■ WHAT YOU ARE ASKED TO DO ■
Report back every line of the entries that contains "right", exactly as written.
**** DATASET EXTRACT
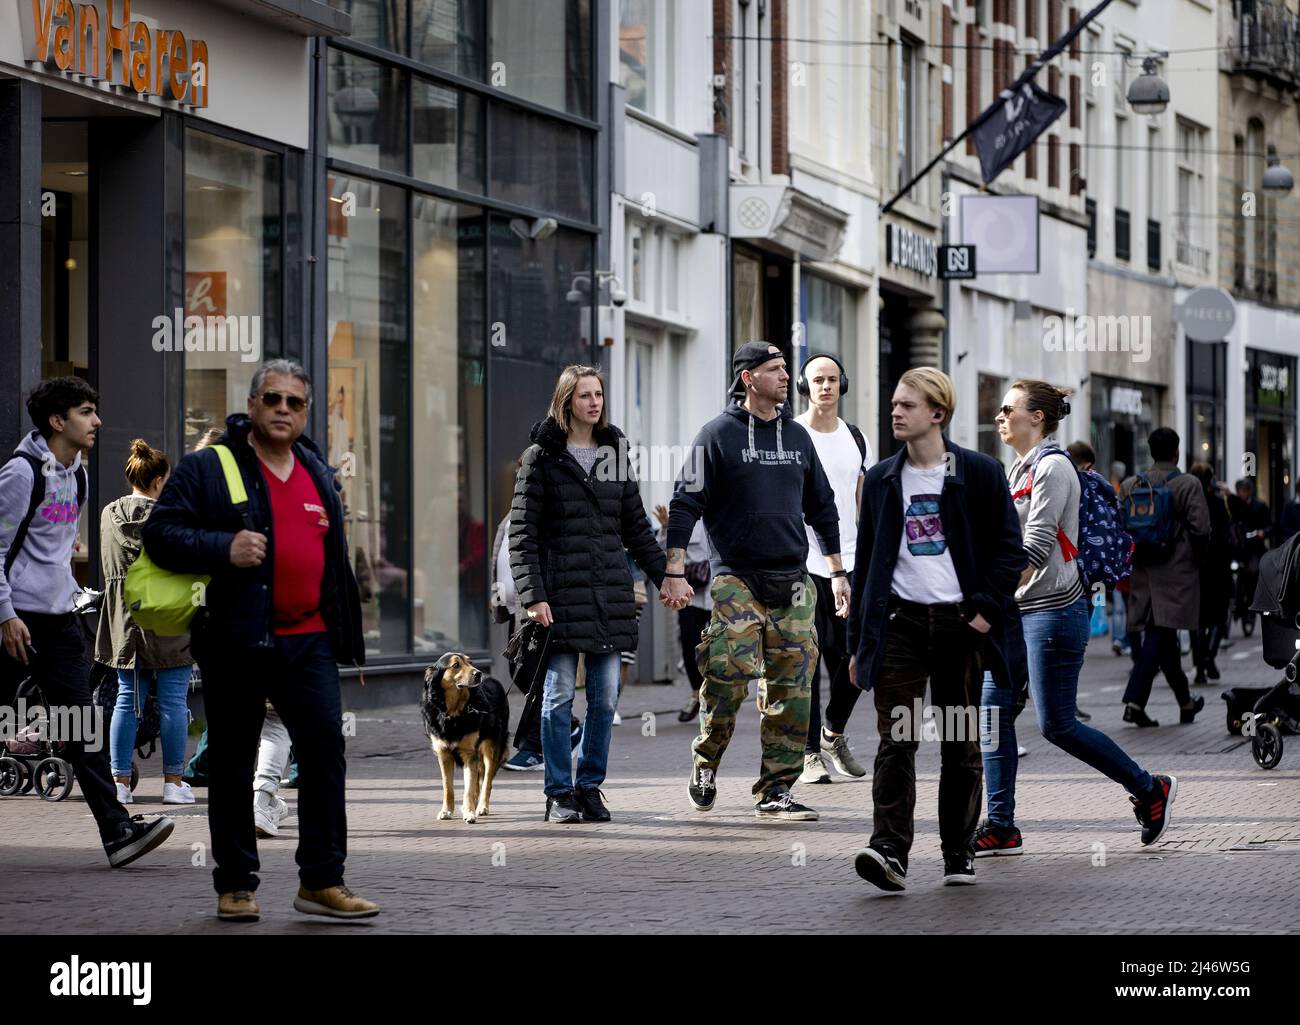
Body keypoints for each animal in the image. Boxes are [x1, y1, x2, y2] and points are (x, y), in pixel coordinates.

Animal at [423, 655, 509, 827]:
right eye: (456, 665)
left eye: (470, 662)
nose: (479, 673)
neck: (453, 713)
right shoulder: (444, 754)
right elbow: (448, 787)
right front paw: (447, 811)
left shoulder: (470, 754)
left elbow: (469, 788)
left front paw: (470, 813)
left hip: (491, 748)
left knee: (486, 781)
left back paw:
********
■ SOLUTION ■
right eye: (456, 665)
right shoulder: (444, 754)
right elbow: (448, 787)
right front paw: (447, 811)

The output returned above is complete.